Liam Coleman

Personal information
- Full name: Liam Phillip Coleman
- Date of birth: 11 January 1986 (age 39)
- Place of birth: Colchester, England
- Position(s): Midfielder

Senior career*
- Years: Team / Apps / (Gls)
- 2004–2005: Colchester United /  / (0)
- 2005–2006: Torquay United / 18 / (1)
- 2006: → Forest Green Rovers (loan) / 3 / (0)
- 2006–2008: Ebbsfleet United / 68 / (1)
- 2007: → Heybridge Swifts (loan) / 5 / (1)
- 2008: Wivenhoe Town / 35 / (7)
- 2008–2009: Northwich Victoria
- 2009–2010: Heybridge Swifts
- 2010: Aveley
- 2010–2011: FC Clacton / 27 / (5)
- 2011: Margate /  / (0)

= Liam Coleman =

English footballer (born 1986)

Liam Phillip Coleman (born 11 January 1986) is an English former professional footballer.

==Career==
Coleman began his career with Colchester United, turning professional in August 2004. He failed to break into the Colchester first team and chose to leave at the end of the 2004–05 season. In July 2005 he joined Torquay United, initially on trial, and made his league debut as a second-half substitute for Darren Garner in a 3–0 defeat away to Mansfield Town on 13 August 2005. He was a regular squad member for the first three months of the season, but lost his place after coming off injured in the first half of the game at home to Northampton Town on 6 December 2005, which turned out to be his final appearance for Torquay.

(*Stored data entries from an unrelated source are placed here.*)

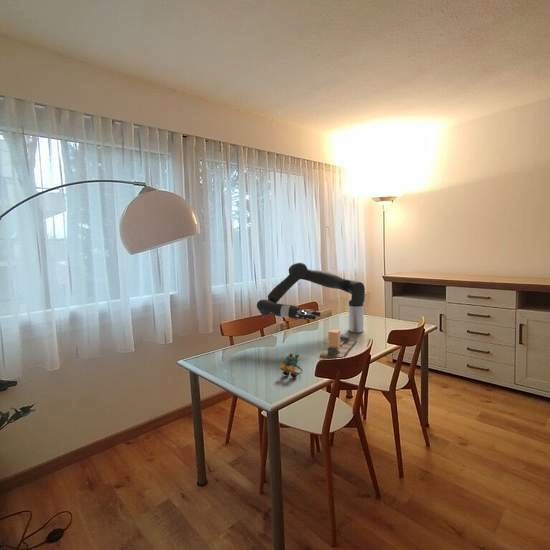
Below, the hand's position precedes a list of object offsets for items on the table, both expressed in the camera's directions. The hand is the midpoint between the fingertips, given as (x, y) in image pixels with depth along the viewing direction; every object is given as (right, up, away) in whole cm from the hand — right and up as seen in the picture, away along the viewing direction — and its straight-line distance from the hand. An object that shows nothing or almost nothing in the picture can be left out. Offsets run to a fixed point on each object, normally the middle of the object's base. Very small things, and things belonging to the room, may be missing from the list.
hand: (317, 315), depth 176 cm
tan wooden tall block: (+9, -18, -1) cm, 20 cm away
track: (+13, -20, +6) cm, 24 cm away
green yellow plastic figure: (-16, -25, -26) cm, 40 cm away
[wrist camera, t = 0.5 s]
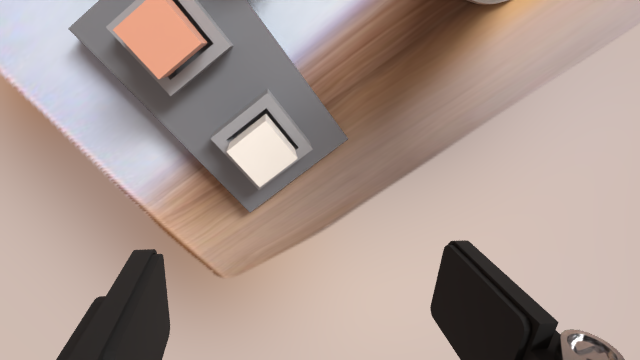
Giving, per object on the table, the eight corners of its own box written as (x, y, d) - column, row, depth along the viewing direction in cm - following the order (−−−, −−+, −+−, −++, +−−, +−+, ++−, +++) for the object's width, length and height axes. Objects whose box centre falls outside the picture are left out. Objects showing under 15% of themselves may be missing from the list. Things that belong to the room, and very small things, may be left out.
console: (194, -70, 31) (179, -94, 26) (342, 132, 40) (354, 146, 35) (84, 29, 33) (48, 27, 27) (251, 201, 42) (248, 225, 37)
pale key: (265, 113, 32) (265, 120, 29) (295, 148, 34) (297, 158, 31) (229, 142, 32) (226, 151, 30) (260, 175, 34) (259, 187, 31)
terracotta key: (168, -5, 27) (157, -10, 24) (207, 42, 29) (201, 43, 26) (127, 30, 28) (112, 29, 25) (169, 75, 29) (158, 79, 27)
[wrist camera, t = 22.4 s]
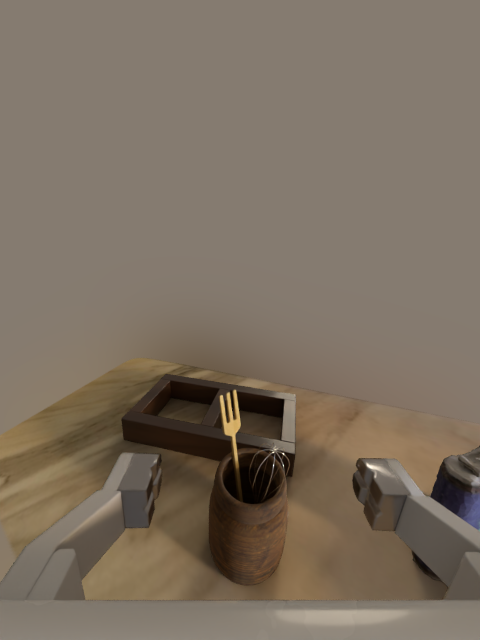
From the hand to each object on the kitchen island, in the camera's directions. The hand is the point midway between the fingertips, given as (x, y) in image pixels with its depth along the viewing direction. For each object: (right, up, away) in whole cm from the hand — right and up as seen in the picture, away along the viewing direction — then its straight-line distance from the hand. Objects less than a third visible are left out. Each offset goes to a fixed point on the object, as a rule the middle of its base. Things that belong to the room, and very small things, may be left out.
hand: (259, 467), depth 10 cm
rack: (-4, -8, +22) cm, 24 cm away
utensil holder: (0, -12, +10) cm, 15 cm away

Coleman joined Forest Green Rovers on loan in January 2006, but left the club at the end of the season. In August 2006 he joined Gravesend & Northfleet, now known as Ebbsfleet United, on a two-year contract. He was released at the end of the 2007–08 season having two successful seasons, one in which Coleman was involved in the FA trophy win at Wembley stadium.

He played for Braintree Town at the start of the 2008–09 season in the Steve Good Testimonial at home to Charlton Athletic.

In December 2008 he signed a short term professional contract for Northwich Victoria. Coleman spent the 2009–10 season at Heybridge Swifts, before joining Aveley prior to the 2010–11 season. His stay was short-lived however, as he joined Clacton on 17 September 2010.

Coleman signed a one-year deal with Margate on 27 July 2011.

In 2012, Coleman took up a director of coaching role in NJ, USA

==Personal life==
His father, Phil, was a professional player for Millwall, Colchester, Wrexham, and Aldershot. Phil also played for Wivenhoe Town.